Monday, 24 July 2017

The XS Triple Sidecar - sync'ing and rejetting and rejetting and...

Good things sometimes take a while and with the VM36-carbs on the XS Triple sidecar it was no different...

Let's talk about jetting carbs. First step after soldering the cables was to make a base-setup of the carbs. This requires a bit of experience and lots of jets. Depending on what the carbs come from, it can quite easily be, that you slap them on and fire the bike and see what's going on. As these VM36s came off a two-stroke Skidoo both the pilots and mains had to be swapped out.

Next set the throttle-slide-stops (i.e. the idle adjustment) to the same level. A rather crude way to do it is to simply slide in a drill under the throttle slide cutout and then set all three of them so they just touch it.

Then the next step is to fire the bike up and see what happens. If you're lucky it will fire up and you will have to work the throttle and the air- or mix-screws a bit to make it start, run and finally idle. Be aware that just because a bike idles means absolutely nothing in terms of how well it is set up. (Spot the missing mainjet in this picture... yes it came loose and lay around in the float chamber, still the bike idled.)

Next you try to sync the carbs (assuming you have both idle and at least midrange) - I did this with my trust vacuum clocks, but you can of course also just do it via the cables.

As you might have noticed, the pictures look a bit different than usual, that's because I've been using my trusty old DSLR instead of my normal camera, so it would have been rude not to play around a bit.

Some backfire through the #1 carb

Once sync'ed and rejetted a few times, it started to sound more like this...

So are those VM36s are simple install and why isn't everybody doing them? Well firstly they are an incredibly tight fit as you can see in the pictures below, I had to remove some of the breather tubes as the carbs were touching each other.
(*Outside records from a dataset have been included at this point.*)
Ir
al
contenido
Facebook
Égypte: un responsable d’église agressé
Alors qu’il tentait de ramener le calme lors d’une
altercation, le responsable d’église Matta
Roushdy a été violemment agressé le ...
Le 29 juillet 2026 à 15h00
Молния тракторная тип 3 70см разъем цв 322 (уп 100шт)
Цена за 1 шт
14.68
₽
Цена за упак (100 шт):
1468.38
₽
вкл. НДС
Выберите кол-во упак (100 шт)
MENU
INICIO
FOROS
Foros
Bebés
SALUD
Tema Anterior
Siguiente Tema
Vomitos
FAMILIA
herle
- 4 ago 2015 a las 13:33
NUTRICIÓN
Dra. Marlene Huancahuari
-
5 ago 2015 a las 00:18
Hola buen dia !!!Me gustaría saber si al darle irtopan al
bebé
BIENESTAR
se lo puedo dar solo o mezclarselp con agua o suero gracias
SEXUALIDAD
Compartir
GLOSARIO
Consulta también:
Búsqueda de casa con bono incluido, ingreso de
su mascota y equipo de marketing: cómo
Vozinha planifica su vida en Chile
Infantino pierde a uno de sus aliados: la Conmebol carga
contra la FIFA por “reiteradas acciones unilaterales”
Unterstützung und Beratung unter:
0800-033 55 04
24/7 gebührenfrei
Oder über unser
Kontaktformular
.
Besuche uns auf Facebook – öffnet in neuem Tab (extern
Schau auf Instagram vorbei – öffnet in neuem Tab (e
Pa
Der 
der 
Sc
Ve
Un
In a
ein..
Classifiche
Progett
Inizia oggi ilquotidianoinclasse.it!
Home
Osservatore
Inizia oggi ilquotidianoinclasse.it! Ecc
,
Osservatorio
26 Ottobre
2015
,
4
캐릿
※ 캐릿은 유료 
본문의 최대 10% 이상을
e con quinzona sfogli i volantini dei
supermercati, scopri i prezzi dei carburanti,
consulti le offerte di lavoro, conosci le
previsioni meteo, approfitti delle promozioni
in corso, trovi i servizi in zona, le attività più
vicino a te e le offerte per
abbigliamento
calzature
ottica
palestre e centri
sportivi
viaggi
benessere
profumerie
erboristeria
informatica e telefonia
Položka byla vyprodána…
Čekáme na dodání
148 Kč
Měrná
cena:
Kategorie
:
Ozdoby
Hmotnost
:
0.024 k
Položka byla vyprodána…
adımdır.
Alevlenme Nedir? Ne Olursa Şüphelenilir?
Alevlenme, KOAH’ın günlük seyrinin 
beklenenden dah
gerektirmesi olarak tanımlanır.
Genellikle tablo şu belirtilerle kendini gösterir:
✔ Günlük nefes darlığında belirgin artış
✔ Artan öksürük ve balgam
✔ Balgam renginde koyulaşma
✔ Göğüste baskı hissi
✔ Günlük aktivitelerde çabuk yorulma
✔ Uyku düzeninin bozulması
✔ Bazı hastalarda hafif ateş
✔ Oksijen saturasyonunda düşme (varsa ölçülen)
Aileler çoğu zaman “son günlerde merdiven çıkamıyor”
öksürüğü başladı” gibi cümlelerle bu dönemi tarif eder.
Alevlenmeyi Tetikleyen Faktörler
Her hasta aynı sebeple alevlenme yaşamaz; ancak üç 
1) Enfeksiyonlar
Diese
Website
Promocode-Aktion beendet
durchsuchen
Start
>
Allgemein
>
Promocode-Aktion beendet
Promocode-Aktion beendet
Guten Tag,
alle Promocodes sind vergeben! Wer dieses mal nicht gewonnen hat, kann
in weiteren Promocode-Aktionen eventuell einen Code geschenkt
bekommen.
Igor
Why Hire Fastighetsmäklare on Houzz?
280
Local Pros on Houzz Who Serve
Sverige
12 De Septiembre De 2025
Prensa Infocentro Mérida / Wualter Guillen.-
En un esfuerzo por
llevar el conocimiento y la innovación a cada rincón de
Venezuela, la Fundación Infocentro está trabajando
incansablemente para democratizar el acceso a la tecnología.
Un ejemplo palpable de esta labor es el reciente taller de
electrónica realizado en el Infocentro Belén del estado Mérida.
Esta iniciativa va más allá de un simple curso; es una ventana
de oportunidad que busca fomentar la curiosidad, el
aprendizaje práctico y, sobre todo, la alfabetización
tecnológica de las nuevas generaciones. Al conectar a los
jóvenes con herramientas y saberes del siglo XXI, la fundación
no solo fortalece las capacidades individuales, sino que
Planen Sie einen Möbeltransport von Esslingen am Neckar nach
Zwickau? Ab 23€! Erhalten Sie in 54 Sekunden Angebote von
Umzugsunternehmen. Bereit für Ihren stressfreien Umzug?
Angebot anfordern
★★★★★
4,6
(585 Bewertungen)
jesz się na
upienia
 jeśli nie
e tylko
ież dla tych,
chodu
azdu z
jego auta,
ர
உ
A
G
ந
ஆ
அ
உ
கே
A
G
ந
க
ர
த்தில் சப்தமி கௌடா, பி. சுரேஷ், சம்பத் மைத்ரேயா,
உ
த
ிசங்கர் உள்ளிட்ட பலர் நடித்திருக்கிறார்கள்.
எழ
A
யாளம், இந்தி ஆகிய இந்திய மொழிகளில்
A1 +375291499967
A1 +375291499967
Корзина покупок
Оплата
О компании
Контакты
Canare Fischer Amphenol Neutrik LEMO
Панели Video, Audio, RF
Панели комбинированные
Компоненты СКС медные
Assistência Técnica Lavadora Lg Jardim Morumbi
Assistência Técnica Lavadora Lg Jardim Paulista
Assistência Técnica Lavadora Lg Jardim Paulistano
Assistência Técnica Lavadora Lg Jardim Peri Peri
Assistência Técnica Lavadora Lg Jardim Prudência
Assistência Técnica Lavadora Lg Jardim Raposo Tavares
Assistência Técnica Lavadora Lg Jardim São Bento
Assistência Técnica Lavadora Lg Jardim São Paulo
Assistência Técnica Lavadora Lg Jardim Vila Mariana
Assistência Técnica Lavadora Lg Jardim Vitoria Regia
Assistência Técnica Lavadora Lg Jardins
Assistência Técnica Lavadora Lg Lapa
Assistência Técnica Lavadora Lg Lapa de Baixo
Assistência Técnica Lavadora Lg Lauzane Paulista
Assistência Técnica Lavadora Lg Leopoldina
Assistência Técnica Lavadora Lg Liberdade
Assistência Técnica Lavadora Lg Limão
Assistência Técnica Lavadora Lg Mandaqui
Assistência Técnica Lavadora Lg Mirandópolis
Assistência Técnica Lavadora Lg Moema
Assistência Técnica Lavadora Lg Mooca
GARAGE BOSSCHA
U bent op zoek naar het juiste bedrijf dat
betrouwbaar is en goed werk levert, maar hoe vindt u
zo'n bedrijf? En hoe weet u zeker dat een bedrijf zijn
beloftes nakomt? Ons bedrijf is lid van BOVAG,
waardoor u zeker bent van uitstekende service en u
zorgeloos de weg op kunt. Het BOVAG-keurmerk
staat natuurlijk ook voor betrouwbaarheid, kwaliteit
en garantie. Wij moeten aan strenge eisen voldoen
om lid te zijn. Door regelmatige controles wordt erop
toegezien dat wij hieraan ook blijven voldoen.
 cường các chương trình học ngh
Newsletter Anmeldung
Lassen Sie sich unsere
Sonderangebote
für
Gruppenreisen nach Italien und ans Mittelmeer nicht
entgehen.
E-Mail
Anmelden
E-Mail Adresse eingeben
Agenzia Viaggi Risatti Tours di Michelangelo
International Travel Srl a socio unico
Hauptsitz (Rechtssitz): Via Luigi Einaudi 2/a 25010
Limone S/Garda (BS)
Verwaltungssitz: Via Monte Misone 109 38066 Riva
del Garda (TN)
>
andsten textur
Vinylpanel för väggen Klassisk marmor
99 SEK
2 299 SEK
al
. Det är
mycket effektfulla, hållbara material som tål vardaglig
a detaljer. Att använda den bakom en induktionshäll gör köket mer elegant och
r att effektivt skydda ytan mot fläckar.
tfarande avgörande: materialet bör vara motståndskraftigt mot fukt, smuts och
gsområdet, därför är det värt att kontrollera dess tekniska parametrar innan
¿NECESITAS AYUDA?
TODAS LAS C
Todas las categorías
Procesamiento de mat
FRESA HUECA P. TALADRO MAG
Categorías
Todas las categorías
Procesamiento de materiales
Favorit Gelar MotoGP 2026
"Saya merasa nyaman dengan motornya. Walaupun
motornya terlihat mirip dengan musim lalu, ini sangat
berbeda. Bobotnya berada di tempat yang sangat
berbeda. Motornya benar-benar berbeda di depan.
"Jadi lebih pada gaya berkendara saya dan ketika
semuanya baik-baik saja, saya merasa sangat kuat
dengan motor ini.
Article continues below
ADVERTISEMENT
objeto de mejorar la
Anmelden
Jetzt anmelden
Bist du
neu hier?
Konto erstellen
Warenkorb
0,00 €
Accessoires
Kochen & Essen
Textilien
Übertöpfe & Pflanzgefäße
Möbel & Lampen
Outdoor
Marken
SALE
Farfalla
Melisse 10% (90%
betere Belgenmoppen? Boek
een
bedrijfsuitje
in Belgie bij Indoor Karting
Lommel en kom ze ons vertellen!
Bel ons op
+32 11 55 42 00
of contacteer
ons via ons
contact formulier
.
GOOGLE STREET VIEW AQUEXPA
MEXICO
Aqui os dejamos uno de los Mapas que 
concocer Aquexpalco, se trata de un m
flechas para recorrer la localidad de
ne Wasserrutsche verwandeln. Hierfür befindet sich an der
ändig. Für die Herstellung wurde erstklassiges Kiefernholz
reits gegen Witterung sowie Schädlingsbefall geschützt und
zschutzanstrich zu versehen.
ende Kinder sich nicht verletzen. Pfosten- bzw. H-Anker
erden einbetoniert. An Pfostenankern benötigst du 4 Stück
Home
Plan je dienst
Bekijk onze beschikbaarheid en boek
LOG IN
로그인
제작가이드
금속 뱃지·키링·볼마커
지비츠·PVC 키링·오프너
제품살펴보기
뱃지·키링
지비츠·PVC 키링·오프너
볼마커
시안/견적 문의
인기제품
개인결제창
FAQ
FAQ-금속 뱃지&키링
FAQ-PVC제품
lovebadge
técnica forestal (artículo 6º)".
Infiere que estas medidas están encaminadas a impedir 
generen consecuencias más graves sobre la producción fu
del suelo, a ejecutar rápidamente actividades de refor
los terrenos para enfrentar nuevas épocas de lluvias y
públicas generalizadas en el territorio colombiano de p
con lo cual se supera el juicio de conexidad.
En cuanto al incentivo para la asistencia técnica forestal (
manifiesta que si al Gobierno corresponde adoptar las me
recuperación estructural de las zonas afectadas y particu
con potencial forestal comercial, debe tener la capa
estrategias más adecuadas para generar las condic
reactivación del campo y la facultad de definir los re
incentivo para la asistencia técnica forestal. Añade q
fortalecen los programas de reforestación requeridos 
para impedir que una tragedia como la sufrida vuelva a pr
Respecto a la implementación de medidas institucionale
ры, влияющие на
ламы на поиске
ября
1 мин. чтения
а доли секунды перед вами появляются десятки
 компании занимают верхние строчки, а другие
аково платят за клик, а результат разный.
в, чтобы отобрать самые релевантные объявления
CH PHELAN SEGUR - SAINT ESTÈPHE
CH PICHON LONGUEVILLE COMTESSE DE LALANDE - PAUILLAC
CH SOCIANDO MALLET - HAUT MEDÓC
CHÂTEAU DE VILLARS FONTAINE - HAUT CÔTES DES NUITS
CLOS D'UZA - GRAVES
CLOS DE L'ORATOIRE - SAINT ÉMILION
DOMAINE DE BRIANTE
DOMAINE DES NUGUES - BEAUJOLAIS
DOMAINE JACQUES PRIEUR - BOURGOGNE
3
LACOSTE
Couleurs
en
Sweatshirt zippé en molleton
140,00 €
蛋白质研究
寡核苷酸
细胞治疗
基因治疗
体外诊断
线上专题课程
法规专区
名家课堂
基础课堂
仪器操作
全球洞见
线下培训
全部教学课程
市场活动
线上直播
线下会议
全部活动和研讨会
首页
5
... and then there's this thing with the cable splitter under the tank, which is huge and there's no off-the-shelf solution for. But is it worth it (after a testride): Hell yeah, she's a gas guzzling, fire-breathing, two-wheeled hoodlum that will reward exactly one-smile per mile, because it goes all the way!


  1. Replies
    1. Cheers! Much appreciated. Finally progressing at a serious rate of knots with the sidecar.